-- Task statement --
The stretch from the line with "Toggle navigation" through the line with "синдромом, улучшить состояние ребенка." in the records below: write it out exactly, and nothing else.

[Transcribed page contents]
^^^^
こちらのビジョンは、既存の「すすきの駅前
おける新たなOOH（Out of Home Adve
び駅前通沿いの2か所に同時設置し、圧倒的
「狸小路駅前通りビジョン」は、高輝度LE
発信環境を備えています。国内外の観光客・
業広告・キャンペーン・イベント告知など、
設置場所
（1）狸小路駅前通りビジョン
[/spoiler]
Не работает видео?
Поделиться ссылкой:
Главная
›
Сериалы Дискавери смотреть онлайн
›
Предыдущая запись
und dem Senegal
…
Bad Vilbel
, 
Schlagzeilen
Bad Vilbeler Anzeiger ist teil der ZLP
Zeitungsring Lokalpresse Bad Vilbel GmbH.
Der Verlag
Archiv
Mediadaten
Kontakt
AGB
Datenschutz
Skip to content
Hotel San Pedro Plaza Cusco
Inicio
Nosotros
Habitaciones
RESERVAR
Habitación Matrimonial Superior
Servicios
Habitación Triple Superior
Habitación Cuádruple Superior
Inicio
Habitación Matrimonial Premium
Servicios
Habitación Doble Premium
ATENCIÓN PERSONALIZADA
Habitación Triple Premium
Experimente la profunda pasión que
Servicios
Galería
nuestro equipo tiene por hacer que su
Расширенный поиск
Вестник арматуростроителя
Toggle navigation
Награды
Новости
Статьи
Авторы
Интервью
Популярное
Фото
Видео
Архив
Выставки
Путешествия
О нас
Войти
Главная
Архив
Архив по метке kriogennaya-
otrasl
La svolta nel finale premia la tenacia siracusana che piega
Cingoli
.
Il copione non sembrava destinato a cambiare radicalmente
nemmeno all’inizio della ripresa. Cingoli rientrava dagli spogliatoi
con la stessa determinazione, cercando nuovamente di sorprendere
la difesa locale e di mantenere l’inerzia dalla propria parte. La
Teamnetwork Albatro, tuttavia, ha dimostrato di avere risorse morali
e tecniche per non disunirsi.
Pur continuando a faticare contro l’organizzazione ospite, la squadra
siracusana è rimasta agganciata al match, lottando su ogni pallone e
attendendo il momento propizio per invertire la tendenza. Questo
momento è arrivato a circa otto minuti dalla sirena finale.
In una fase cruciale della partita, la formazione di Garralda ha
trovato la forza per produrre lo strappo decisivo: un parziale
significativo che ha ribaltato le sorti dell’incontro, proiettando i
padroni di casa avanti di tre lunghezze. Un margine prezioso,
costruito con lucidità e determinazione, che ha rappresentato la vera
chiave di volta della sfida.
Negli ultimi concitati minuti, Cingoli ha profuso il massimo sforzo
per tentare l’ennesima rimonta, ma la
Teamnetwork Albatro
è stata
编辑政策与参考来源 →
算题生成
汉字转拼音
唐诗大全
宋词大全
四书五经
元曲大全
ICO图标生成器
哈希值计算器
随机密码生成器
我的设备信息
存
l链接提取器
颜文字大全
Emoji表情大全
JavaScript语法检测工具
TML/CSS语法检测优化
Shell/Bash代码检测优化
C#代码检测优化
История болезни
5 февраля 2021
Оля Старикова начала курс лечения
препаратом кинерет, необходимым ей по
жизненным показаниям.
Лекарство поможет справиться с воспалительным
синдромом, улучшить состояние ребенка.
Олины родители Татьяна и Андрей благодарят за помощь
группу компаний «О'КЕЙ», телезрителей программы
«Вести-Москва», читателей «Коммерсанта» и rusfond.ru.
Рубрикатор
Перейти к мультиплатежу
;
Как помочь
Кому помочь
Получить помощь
^^^^
-- Response to this task --
Toggle navigation
Награды
Новости
Статьи
Авторы
Интервью
Популярное
Фото
Видео
Архив
Выставки
Путешествия
О нас
Войти
Главная
Архив
Архив по метке kriogennaya-
otrasl
La svolta nel finale premia la tenacia siracusana che piega
Cingoli
.
Il copione non sembrava destinato a cambiare radicalmente
nemmeno all’inizio della ripresa. Cingoli rientrava dagli spogliatoi
con la stessa determinazione, cercando nuovamente di sorprendere
la difesa locale e di mantenere l’inerzia dalla propria parte. La
Teamnetwork Albatro, tuttavia, ha dimostrato di avere risorse morali
e tecniche per non disunirsi.
Pur continuando a faticare contro l’organizzazione ospite, la squadra
siracusana è rimasta agganciata al match, lottando su ogni pallone e
attendendo il momento propizio per invertire la tendenza. Questo
momento è arrivato a circa otto minuti dalla sirena finale.
In una fase cruciale della partita, la formazione di Garralda ha
trovato la forza per produrre lo strappo decisivo: un parziale
significativo che ha ribaltato le sorti dell’incontro, proiettando i
padroni di casa avanti di tre lunghezze. Un margine prezioso,
costruito con lucidità e determinazione, che ha rappresentato la vera
chiave di volta della sfida.
Negli ultimi concitati minuti, Cingoli ha profuso il massimo sforzo
per tentare l’ennesima rimonta, ma la
Teamnetwork Albatro
è stata
编辑政策与参考来源 →
算题生成
汉字转拼音
唐诗大全
宋词大全
四书五经
元曲大全
ICO图标生成器
哈希值计算器
随机密码生成器
我的设备信息
存
l链接提取器
颜文字大全
Emoji表情大全
JavaScript语法检测工具
TML/CSS语法检测优化
Shell/Bash代码检测优化
C#代码检测优化
История болезни
5 февраля 2021
Оля Старикова начала курс лечения
препаратом кинерет, необходимым ей по
жизненным показаниям.
Лекарство поможет справиться с воспалительным
синдромом, улучшить состояние ребенка.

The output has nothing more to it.